東レ・繊維事業本部は10年度上期、緊急対策「IT-Ⅱ」の一環として取り組んできた徹底した売り抜き、コストダウンのためのTCプロジェクトを通じ、上方修正した営業利益目標「135億円を達成できる」(杉本征宏社長)と見通している。
下期は、円高で競争力低下を強いられている輸出アイテムの海外拠点への移管、原材料の海外調達拡大などを計画。下期見通しの営業利益130億円については「今のところ変えるつもりはない」(杉本副社長)としており、10年度下期の半年間で「IT-Ⅱ」の総仕上げと取り組んでいく。 「IT-Ⅱ」では、事業体制革新のためのAPS、成長戦略推進のためのAPGという2プロジェクトを展開。APSを通じ短繊維の生産体制再編にはすでにめどをつけており、今後は11年度末終了をめどに長繊維の生産体制を再度、見直し、国内外の高度化・競争力強化を図る。
繊維事業本部を挙げて拡大と取り組む縫製品事業では09年度で年商2017億円を達成。10年度で2200億円前後を計画しており、「2015年度必達で3000億円に引き上げる」(同)ための中期戦略に力を入れる。
そのための海外拠点整備に意欲を示しており、「ユニクロ」とこのほどバングラデシュに編み・染め・縫製の一貫生産体制を構築。
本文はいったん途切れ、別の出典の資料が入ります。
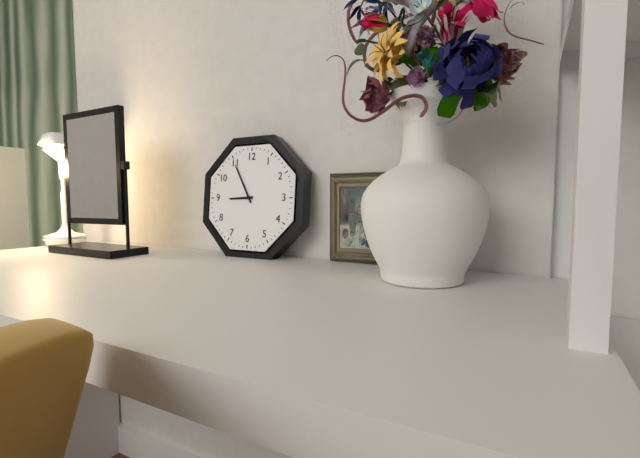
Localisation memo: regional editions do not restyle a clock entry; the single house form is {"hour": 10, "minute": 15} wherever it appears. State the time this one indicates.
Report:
{"hour": 8, "minute": 55}
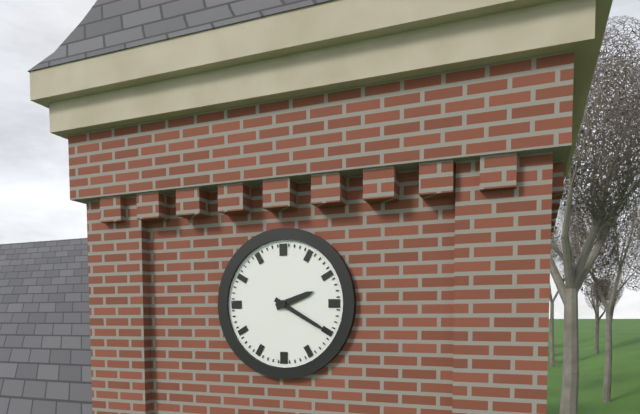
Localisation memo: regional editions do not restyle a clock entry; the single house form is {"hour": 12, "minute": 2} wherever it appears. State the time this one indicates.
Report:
{"hour": 2, "minute": 20}
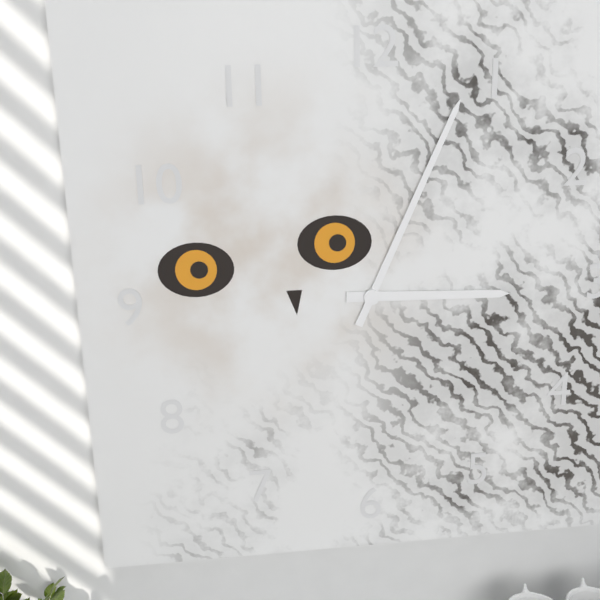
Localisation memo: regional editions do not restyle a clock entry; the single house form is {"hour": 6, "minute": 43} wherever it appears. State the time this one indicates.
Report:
{"hour": 3, "minute": 4}
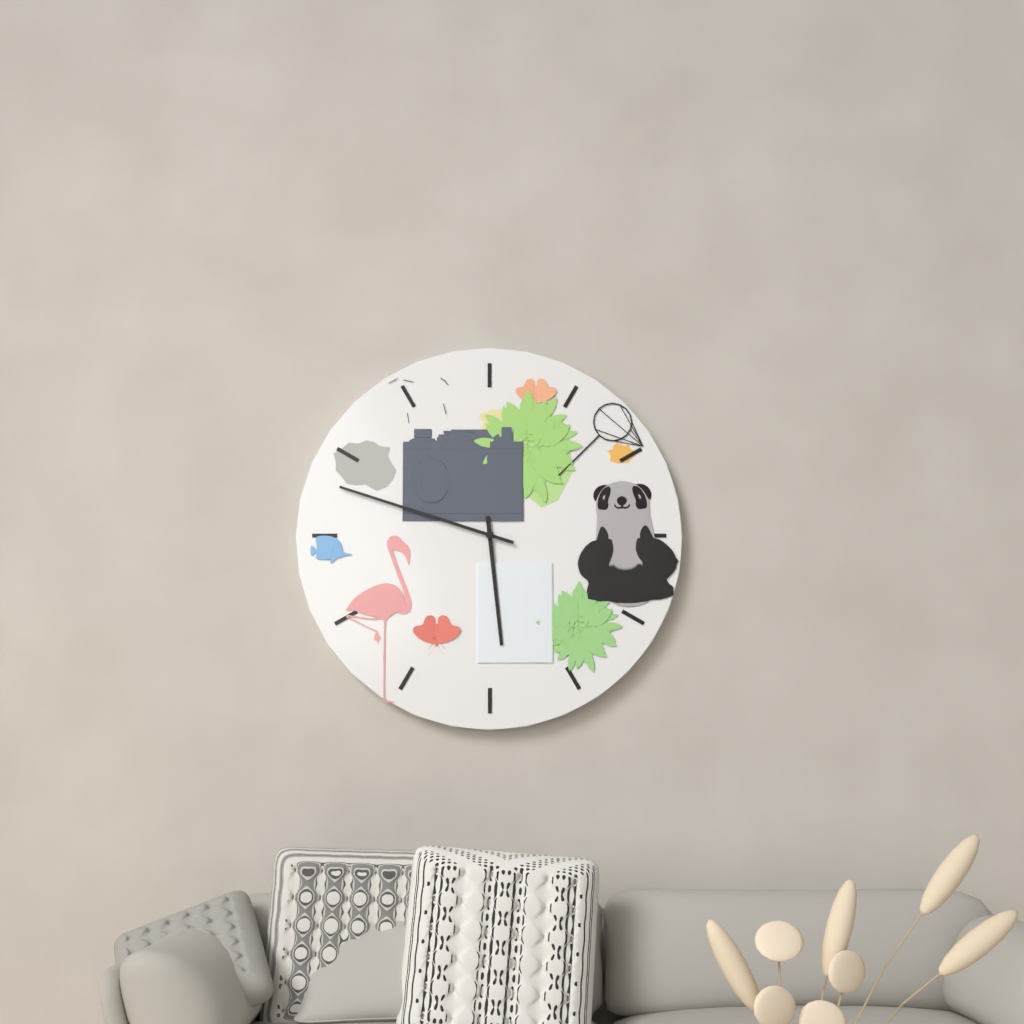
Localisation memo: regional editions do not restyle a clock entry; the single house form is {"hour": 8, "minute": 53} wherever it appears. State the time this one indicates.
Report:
{"hour": 5, "minute": 48}
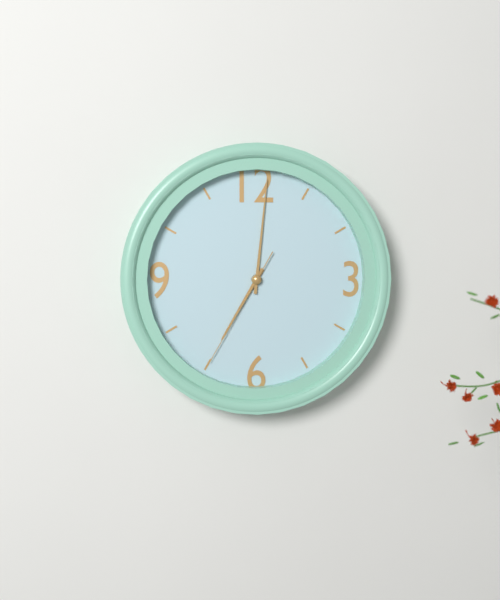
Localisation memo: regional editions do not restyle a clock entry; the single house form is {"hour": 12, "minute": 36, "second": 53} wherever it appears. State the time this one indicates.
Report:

また、「あるユーザーとベトナムに進出する準備を進めている」という。
海外では、内需をターゲットとする中国事業の拡大を計画。縫製品事業やユニフォーム事業で中国市場に本格参入するため、東レ本体に"中国戦略グループ"を、東麗<中国>投資に"ユニフォーム開拓室"を新設。ユニフォームやスポーツ、インナーをターゲットとする販促を立ち上げた。
中国で紙オムツ向けスパンボンドを生産する東麗高新聚化<南通>がフル操業を続けており、第2系列増設中のこのほど第3系列の導入を決定。第2系列を11年3月から、第3系列を12年7月から立ち上げ、この時点で年産5万8000㌧体制を構築する。
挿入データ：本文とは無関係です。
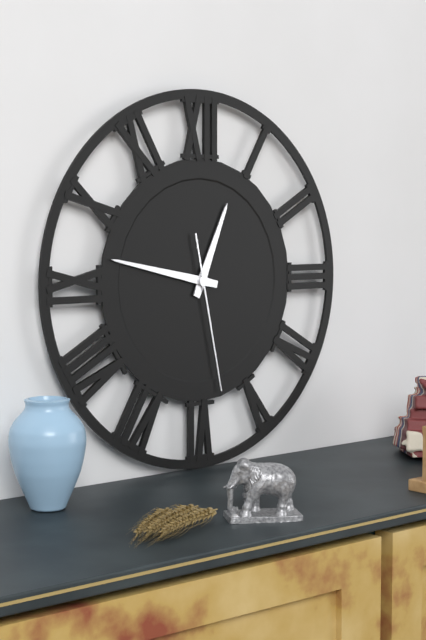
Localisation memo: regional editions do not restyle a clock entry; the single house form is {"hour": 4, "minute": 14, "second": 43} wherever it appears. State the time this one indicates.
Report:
{"hour": 12, "minute": 47, "second": 28}
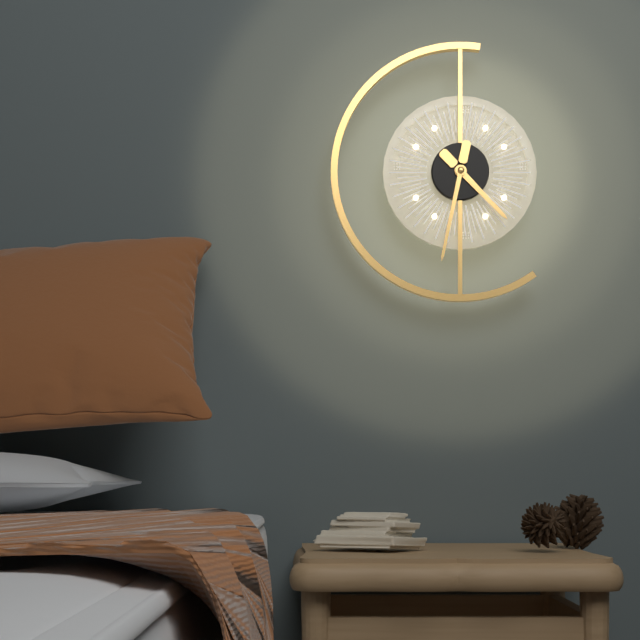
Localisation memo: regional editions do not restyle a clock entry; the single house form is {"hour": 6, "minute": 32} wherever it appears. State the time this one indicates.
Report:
{"hour": 4, "minute": 32}
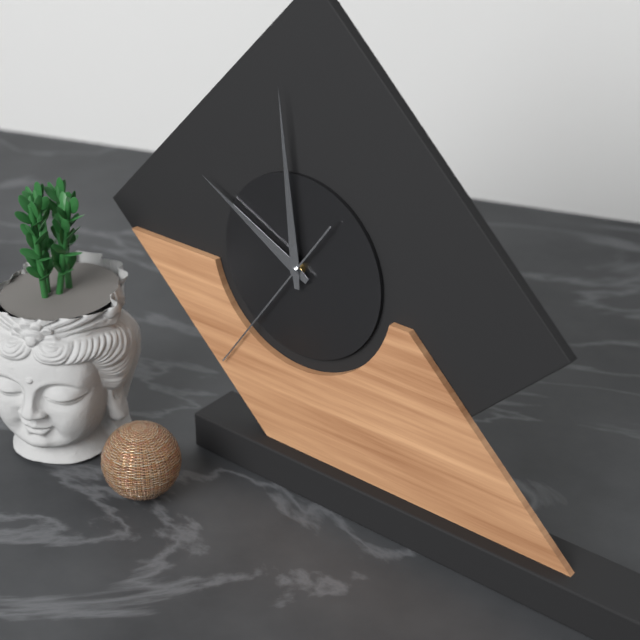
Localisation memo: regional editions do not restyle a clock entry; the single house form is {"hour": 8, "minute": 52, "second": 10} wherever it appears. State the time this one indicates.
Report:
{"hour": 9, "minute": 59, "second": 36}
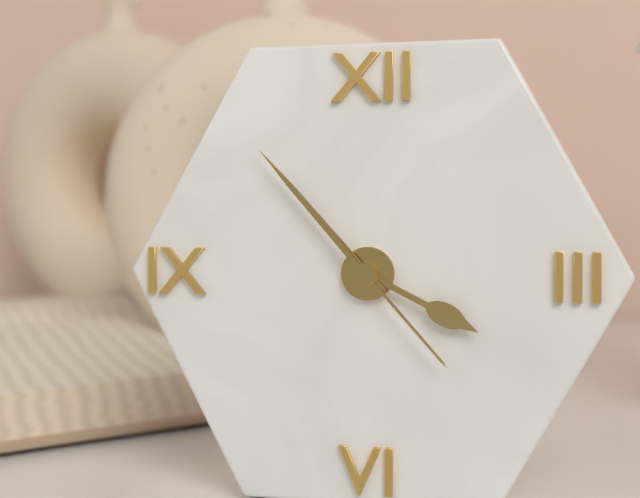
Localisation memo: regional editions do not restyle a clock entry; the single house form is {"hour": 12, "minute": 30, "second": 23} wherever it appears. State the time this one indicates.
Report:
{"hour": 3, "minute": 53, "second": 23}
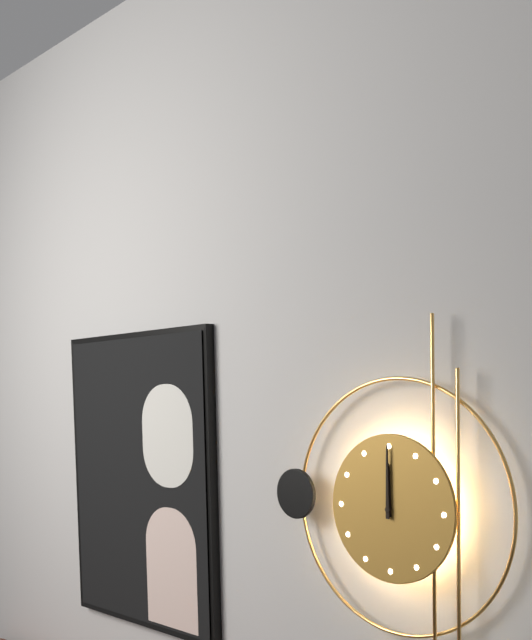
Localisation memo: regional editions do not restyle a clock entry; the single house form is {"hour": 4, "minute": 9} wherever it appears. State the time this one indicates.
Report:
{"hour": 12, "minute": 0}
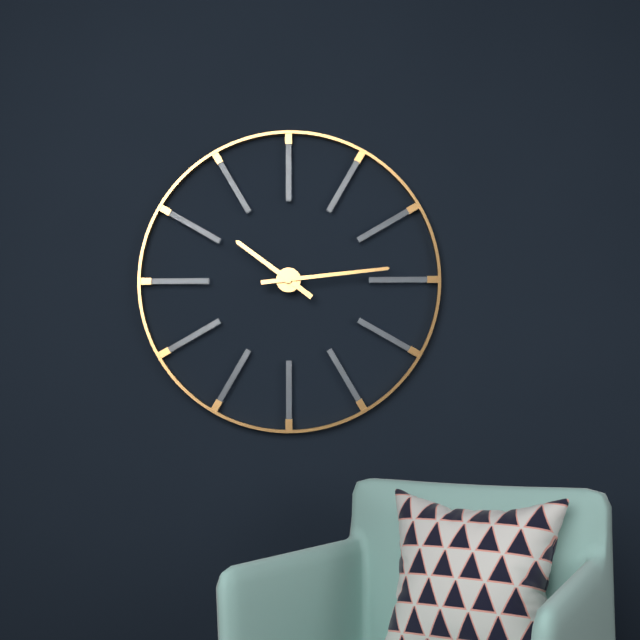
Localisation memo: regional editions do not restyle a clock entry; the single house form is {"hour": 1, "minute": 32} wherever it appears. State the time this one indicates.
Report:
{"hour": 10, "minute": 14}
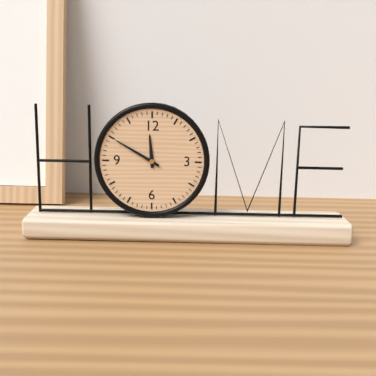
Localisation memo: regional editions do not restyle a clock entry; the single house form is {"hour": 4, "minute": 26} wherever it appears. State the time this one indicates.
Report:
{"hour": 11, "minute": 50}
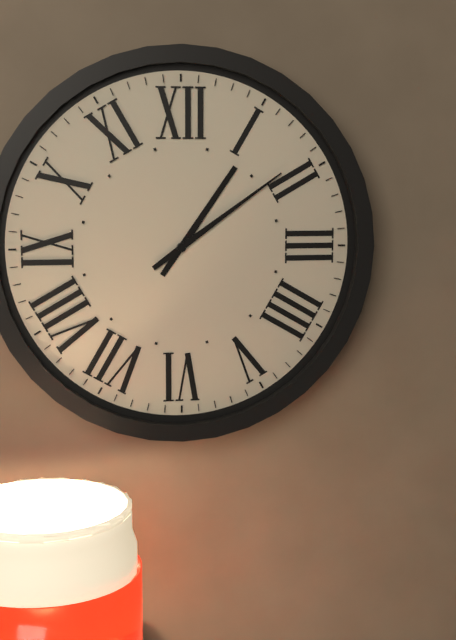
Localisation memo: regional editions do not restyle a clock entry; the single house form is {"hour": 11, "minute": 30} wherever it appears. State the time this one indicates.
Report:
{"hour": 1, "minute": 9}
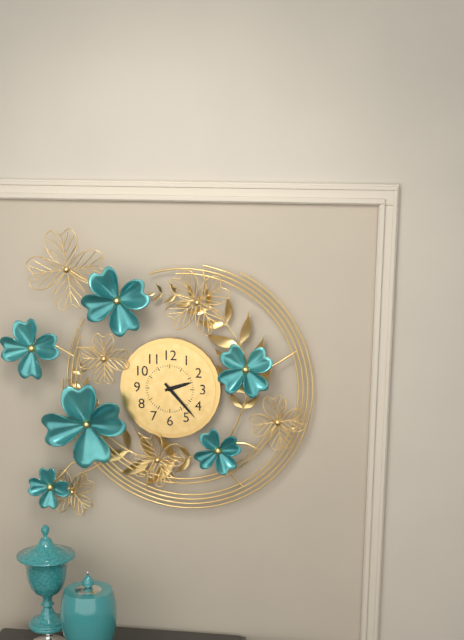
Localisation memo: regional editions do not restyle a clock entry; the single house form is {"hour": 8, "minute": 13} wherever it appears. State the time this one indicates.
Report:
{"hour": 2, "minute": 23}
ポリエステル綿混の東麗即発<青島>染色股●でも増設を計画。現行の月産280万㍍を12年中に同450万㍍に引き上げ、増設分で中国内需へのアプローチを本格化させる。
東レにとって「繊維が基盤事業であることに変わりはない」としており、下期も「IT-Ⅱ」に沿った売り抜きやTCプロジェクトと取り組み競争力強化を徹底する。
同時に11年度からの次期中期3か年計画の策定にも着手。国内事業の高度化、海外事業の拡大を考えており、「IT-Ⅱ」の2年間で投じてきた布石の刈り取りで「成長段階へと移行させたい」考えだ。